Claudia Carrasco.
(18/10/2021)
La Gran Vía, casa del ruido abrumador y las hordas de gente con mucha prisa y poco rumbo. El Teatro Lope de Vega, acostumbrado a las miles de personas que llegan temporada tras temporada a ver a Simba, Timón y Pumba en acción.
Una sala mítica, con su platea y sus palcos, en los que los timbales descansarán por esta noche. Esta sala no verá hoy números musicales complejos ni una escenografía extravagante, dejará de lado la Sabana africana para adentrarse en un remanso de paz noruego.
Cuando Eirik Y Erlend aparecen en el escenario parecen pequeños, en contraste con todo lo que abarcan los aplausos que les reciben. Una entrada sencilla, como su música, sin grandes gestos ni discursos, pero que llama a la observación. Nos dan las gracias por la acogida y con el primer acorde todo lo demás se desvanece.
Y es que la música de este dúo es tan delicada que pronto hace que los que abarquen todo en ese suspiro que son sus canciones sean ellos, y seamos el público los que nos sintamos pequeños. Nos dejamos sobrecoger por esa armonía perfecta, entre las voces y sus guitarras, y nada más, tan simple y tan precioso que moverse es impensable y el silencio absoluto parece obligado.
Pero pronto nos damos cuenta de que por sensible que sea esta música, no es frágil, es más fuerte que todos los que estamos allí y lleva años nutriéndonos. Probablemente, al igual que yo, en la última década muchos pensaron que ya no tendrían la oportunidad de poder escucharla en directo, pero lo que Kings of Convenience «ha construido es más grande que la suma de dos» y por suerte para nosotros «nos encontramos de nuevo después de varios años de separación, seguimos adelante».

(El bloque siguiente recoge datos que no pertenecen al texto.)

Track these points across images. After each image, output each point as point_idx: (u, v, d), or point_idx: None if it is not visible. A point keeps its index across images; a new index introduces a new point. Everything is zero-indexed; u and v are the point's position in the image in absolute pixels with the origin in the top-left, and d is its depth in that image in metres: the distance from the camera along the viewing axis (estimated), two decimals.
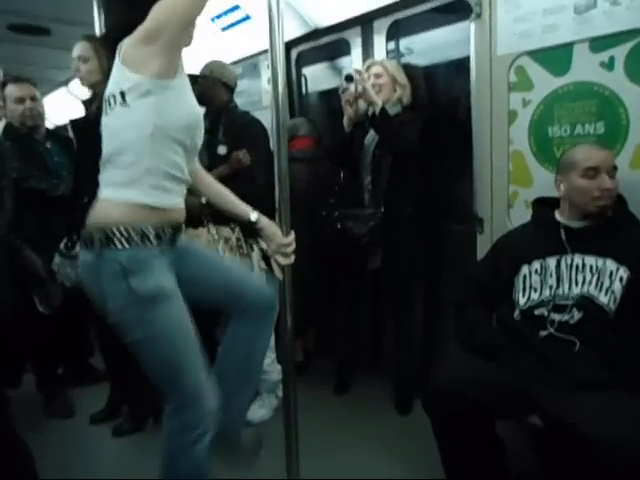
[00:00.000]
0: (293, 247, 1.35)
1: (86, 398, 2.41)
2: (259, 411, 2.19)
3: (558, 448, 1.33)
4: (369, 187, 2.16)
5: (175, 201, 1.20)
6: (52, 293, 1.81)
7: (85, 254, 1.17)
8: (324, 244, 2.30)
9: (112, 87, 1.13)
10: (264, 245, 1.45)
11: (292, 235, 1.36)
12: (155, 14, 1.05)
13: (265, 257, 2.18)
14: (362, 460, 1.84)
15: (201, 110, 1.30)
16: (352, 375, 2.43)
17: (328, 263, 2.39)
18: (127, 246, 1.10)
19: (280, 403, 2.02)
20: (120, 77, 1.12)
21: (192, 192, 1.49)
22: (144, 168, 1.11)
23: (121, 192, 1.14)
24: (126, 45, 1.11)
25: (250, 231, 1.63)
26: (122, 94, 1.10)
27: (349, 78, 2.00)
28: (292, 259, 1.35)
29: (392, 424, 2.09)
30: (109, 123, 1.16)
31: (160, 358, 1.16)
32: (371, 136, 2.15)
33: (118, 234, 1.10)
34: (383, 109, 1.98)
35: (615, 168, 1.42)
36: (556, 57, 1.67)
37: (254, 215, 1.35)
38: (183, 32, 1.09)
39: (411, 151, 2.01)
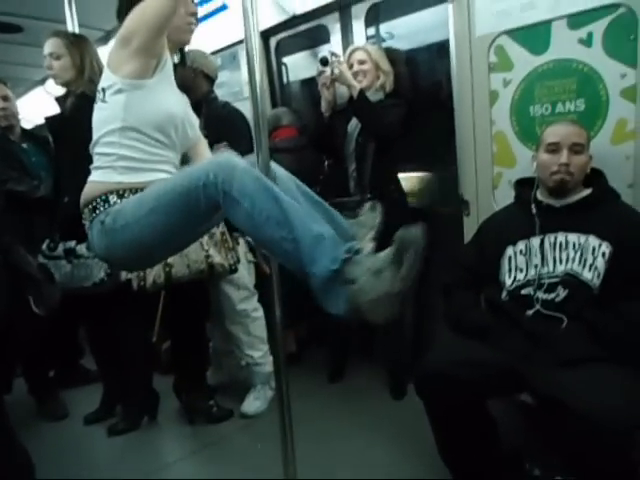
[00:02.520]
0: None
1: (79, 399, 2.40)
2: (254, 403, 2.19)
3: (549, 425, 1.34)
4: (354, 175, 2.14)
5: (156, 176, 1.22)
6: (46, 294, 1.77)
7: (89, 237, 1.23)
8: None
9: (100, 84, 1.23)
10: (250, 238, 1.41)
11: None
12: (127, 21, 1.14)
13: (252, 249, 2.16)
14: (358, 446, 1.85)
15: (180, 108, 1.28)
16: (346, 362, 2.44)
17: None
18: (107, 206, 1.17)
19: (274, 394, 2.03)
20: (104, 75, 1.22)
21: None
22: (117, 157, 1.19)
23: (100, 175, 1.21)
24: (111, 47, 1.21)
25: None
26: (103, 90, 1.21)
27: (324, 61, 1.97)
28: None
29: (387, 409, 2.11)
30: (94, 116, 1.25)
31: (181, 208, 1.08)
32: (354, 123, 2.12)
33: (101, 202, 1.18)
34: (362, 92, 1.96)
35: (580, 145, 1.42)
36: (535, 35, 1.67)
37: None
38: (155, 37, 1.14)
39: (392, 135, 1.99)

La emoción empieza a ser irrefrenable y pronto empiezan las palmas y los movimientos discretos, y continuamos dentro de esa magia. Supongo que no sería yo la única a la que se le escapó alguna lagrimilla, pero aunque los temas de esta banda tienden a la melancolía y la reflexión, no todo es eso, y es que parece que al dúo se le da muy bien mantener al público expectante. Primero llamándonos arrítmicos sutilmente, cuando las palmas no cuadran con la música, en parte culpa del público y en parte del eco de la sala. Nos piden amablemente que en vez de aplaudir chasqueáramos los dedos, más sutil y más seguro, además de permitir que la música siga escuchándose.
Nos convertimos en su batería particular, porque como nos cuentan, mucha gente les ha escrito durante los años ofreciéndose para el puesto, pero ellos prefieren tocar con la audiencia.
Pero las sorpresas no terminan, creo que cuando vas a un concierto así te esperas entrar en una suerte de trance, quedar hipnotizado por la melodía, pero no esperas risas, no esperas cantar a coro ni que te inciten a bailar, y no te esperas a Erlend preguntando a una fan que le había pedido matrimonio en un grito desesperado, que si estaba segura de que quería casarse con él.
En un arrebato de curiosidad preguntan si alguien ha viajado para estar ahí, y en ese momento lo que es probablemente más de la mitad de la sala levanta la mano, una chica es de Méjico. Nos explican que según Spotify allí es donde tienen la mayor base de oyentes. También nos dan las gracias por aguantar con las mascarillas puestas para que ellos puedan estar ahí.
Y así entre canciones armónicas y frases cortas se pasa el tiempo, en un momento se van, pero todos sabemos que no es el final del concierto y seguimos aplaudiendo hasta que llega el bis, y ahora sí, sin saber muy bien cómo, aún en ese trance que comentaba antes, llegan las tres últimas canciones.
Y nosotros «no podemos parar de escuchar el sonido de dos voces combinadas a la perfección», hasta que lo único que queda es el ruido de los aplausos, las luces apagadas, una sala vacía, y Gran vía, que ahora parece más en calma que nunca, aunque eso se debe más al hecho de que es un lunes y son las once de la noche.
Y yo me quedo preguntándome si volveré a formar parte de algo tan bonito.